Task item: Print nothing except the lines of the listing below from the line with "left knee: (107, 503)" to the line with "left ankle: (397, 459)", each exactly as written, both ends included.

Dataset entries:

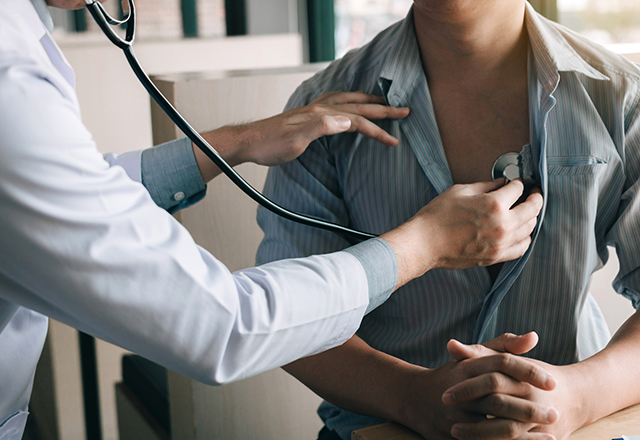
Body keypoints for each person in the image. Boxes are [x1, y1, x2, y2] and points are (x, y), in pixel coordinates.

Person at [0, 0, 548, 438]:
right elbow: (222, 325)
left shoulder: (616, 94)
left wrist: (236, 143)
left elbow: (69, 195)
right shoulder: (9, 80)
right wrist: (425, 244)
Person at [256, 0, 640, 439]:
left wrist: (577, 396)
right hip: (383, 427)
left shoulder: (623, 99)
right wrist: (410, 395)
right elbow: (286, 319)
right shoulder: (320, 110)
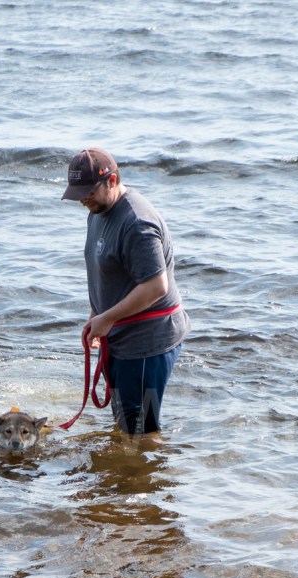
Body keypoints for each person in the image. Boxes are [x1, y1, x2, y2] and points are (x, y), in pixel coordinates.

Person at [62, 148, 190, 436]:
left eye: (88, 192)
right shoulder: (99, 210)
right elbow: (108, 270)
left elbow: (157, 286)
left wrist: (107, 319)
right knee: (125, 421)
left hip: (147, 343)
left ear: (112, 180)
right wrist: (97, 315)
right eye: (77, 193)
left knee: (141, 428)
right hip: (118, 334)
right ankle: (124, 477)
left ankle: (146, 478)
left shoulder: (137, 223)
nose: (82, 199)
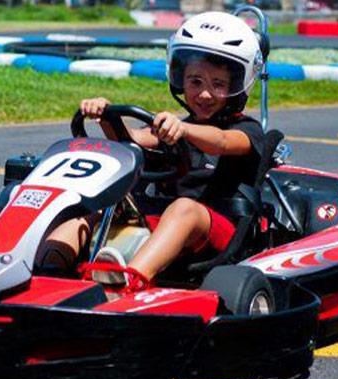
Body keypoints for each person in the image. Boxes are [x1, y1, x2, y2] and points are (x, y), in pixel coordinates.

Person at [36, 11, 266, 292]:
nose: (204, 94)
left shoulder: (248, 131)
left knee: (184, 209)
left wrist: (184, 131)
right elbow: (131, 141)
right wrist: (106, 116)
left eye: (217, 84)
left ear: (236, 85)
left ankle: (129, 279)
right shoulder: (177, 127)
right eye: (195, 82)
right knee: (92, 210)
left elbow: (220, 141)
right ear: (181, 79)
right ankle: (46, 273)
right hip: (166, 222)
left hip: (220, 230)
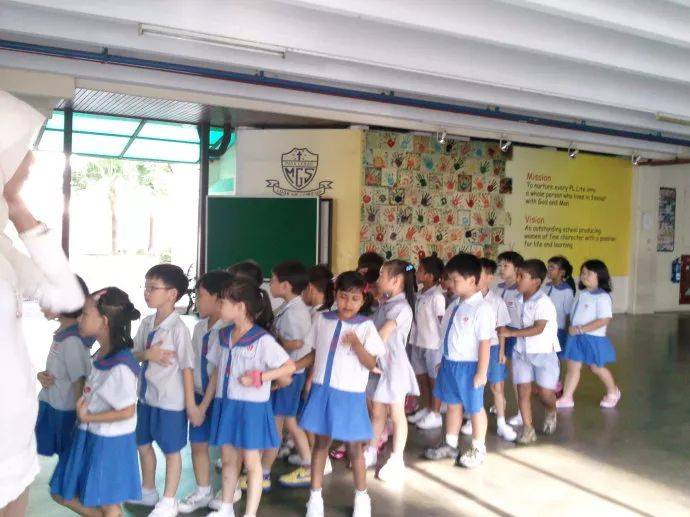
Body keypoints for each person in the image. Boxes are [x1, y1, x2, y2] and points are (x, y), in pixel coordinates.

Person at [0, 90, 85, 516]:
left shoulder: (5, 250)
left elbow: (67, 297)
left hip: (14, 434)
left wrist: (18, 207)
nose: (29, 163)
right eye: (21, 150)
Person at [299, 271, 386, 517]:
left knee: (354, 448)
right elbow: (315, 354)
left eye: (355, 298)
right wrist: (293, 368)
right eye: (343, 296)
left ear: (363, 300)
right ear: (335, 295)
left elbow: (371, 363)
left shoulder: (366, 327)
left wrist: (357, 345)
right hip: (323, 391)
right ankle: (315, 498)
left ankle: (362, 497)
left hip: (349, 396)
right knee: (320, 445)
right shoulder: (322, 319)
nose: (348, 303)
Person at [207, 278, 295, 517]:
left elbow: (288, 367)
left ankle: (250, 514)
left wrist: (261, 377)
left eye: (223, 303)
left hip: (251, 409)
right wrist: (205, 404)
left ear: (240, 307)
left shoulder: (262, 340)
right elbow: (216, 371)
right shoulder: (223, 335)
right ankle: (226, 508)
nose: (219, 307)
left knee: (252, 462)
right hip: (226, 404)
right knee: (228, 459)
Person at [50, 287, 142, 517]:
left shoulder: (121, 365)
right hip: (92, 433)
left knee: (107, 503)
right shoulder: (101, 354)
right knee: (64, 492)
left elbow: (127, 411)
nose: (79, 319)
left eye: (85, 314)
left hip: (109, 441)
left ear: (104, 321)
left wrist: (88, 416)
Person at [130, 264, 195, 517]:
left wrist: (191, 405)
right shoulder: (146, 323)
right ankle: (148, 490)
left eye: (153, 288)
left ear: (172, 294)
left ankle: (169, 501)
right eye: (146, 287)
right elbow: (134, 354)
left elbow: (187, 368)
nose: (147, 293)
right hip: (146, 398)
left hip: (170, 402)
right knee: (143, 444)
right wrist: (148, 355)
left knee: (171, 451)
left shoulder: (179, 329)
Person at [424, 254, 492, 468]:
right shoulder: (454, 305)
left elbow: (484, 343)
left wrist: (481, 372)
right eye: (449, 279)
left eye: (455, 280)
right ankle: (450, 444)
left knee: (475, 408)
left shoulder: (482, 309)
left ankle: (479, 449)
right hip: (450, 364)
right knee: (453, 405)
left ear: (472, 280)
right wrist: (443, 359)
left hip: (470, 367)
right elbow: (448, 335)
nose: (450, 284)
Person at [179, 271, 236, 514]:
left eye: (201, 295)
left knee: (227, 448)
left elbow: (217, 372)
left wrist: (202, 407)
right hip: (199, 394)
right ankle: (203, 490)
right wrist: (193, 402)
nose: (197, 301)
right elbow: (191, 364)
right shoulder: (199, 327)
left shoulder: (230, 330)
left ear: (218, 298)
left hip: (221, 398)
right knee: (198, 444)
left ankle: (230, 491)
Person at [364, 259, 419, 481]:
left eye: (381, 275)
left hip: (393, 367)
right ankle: (371, 449)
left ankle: (397, 459)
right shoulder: (385, 304)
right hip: (379, 366)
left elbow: (381, 335)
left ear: (396, 281)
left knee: (397, 414)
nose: (378, 280)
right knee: (377, 412)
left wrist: (362, 353)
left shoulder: (401, 308)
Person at [261, 261, 313, 489]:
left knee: (278, 422)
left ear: (285, 286)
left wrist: (274, 343)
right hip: (290, 373)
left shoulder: (295, 312)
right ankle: (308, 465)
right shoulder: (290, 306)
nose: (270, 284)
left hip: (289, 375)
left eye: (272, 280)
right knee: (289, 421)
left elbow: (297, 343)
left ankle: (263, 473)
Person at [499, 259, 560, 444]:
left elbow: (538, 328)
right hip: (521, 352)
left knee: (544, 393)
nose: (517, 279)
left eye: (521, 276)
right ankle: (528, 428)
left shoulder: (543, 302)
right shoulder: (516, 300)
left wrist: (511, 333)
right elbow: (508, 324)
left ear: (536, 281)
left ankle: (551, 410)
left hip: (543, 353)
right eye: (517, 275)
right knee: (522, 390)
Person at [35, 276, 93, 458]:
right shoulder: (63, 334)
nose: (40, 303)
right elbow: (62, 369)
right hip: (54, 404)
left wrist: (80, 418)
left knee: (68, 456)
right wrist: (43, 375)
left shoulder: (72, 340)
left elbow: (79, 382)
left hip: (66, 412)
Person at [461, 258, 517, 442]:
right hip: (471, 350)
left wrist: (501, 352)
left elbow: (501, 329)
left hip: (492, 348)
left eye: (481, 273)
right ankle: (472, 418)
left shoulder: (497, 301)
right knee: (474, 384)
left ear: (489, 278)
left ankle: (501, 422)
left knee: (496, 386)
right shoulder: (466, 300)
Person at [557, 260, 621, 409]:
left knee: (596, 367)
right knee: (573, 367)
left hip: (593, 338)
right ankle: (567, 397)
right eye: (583, 273)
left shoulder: (603, 297)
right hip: (575, 338)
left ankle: (613, 392)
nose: (584, 276)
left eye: (588, 273)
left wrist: (581, 329)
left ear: (600, 275)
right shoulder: (582, 294)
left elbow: (604, 320)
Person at [407, 253, 445, 430]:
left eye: (420, 270)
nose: (417, 273)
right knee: (421, 378)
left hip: (433, 346)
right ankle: (426, 408)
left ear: (430, 276)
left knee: (434, 381)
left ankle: (436, 414)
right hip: (418, 343)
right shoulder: (420, 294)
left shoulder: (437, 297)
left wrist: (443, 348)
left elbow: (441, 323)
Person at [493, 250, 524, 426]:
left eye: (506, 265)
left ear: (517, 268)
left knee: (517, 374)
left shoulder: (521, 290)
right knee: (499, 369)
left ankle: (521, 411)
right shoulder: (498, 288)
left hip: (516, 334)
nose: (501, 269)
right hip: (499, 334)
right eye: (500, 265)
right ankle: (500, 401)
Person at [544, 256, 576, 357]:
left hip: (558, 331)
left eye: (552, 267)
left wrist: (567, 335)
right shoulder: (546, 286)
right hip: (543, 329)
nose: (549, 270)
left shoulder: (567, 291)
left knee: (555, 358)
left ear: (562, 272)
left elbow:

Result:
left knee: (107, 503)
right shoulder: (101, 354)
right knee: (64, 492)
left elbow: (127, 411)
nose: (79, 319)
left eye: (85, 314)
left hip: (109, 441)
left ear: (104, 321)
left wrist: (88, 416)
Person at [130, 264, 195, 517]:
left wrist: (191, 405)
right shoulder: (146, 323)
right ankle: (148, 490)
left eye: (153, 288)
left ear: (172, 294)
left ankle: (169, 501)
right eye: (146, 287)
right elbow: (134, 354)
left elbow: (187, 368)
nose: (147, 293)
right hip: (146, 398)
left hip: (170, 402)
right knee: (143, 444)
right wrist: (148, 355)
left knee: (171, 451)
left shoulder: (179, 329)
Person at [424, 254, 492, 468]:
right shoulder: (454, 305)
left elbow: (484, 343)
left wrist: (481, 372)
right eye: (449, 279)
left eye: (455, 280)
right ankle: (450, 444)
left knee: (475, 408)
left shoulder: (482, 309)
left ankle: (479, 449)
right hip: (450, 364)
right knee: (453, 405)
left ear: (472, 280)
right wrist: (443, 359)
left hip: (470, 367)
right elbow: (448, 335)
nose: (450, 284)
Person at [179, 271, 236, 514]:
left eye: (201, 295)
left knee: (227, 448)
left elbow: (217, 372)
left wrist: (202, 407)
right hip: (199, 394)
right ankle: (203, 490)
right wrist: (193, 402)
nose: (197, 301)
right elbow: (191, 364)
right shoulder: (199, 327)
left shoulder: (230, 330)
left ear: (218, 298)
left hip: (221, 398)
right knee: (198, 444)
left ankle: (230, 491)
Person at [364, 259, 419, 481]:
left eye: (381, 275)
left hip: (393, 367)
right ankle: (371, 449)
left ankle: (397, 459)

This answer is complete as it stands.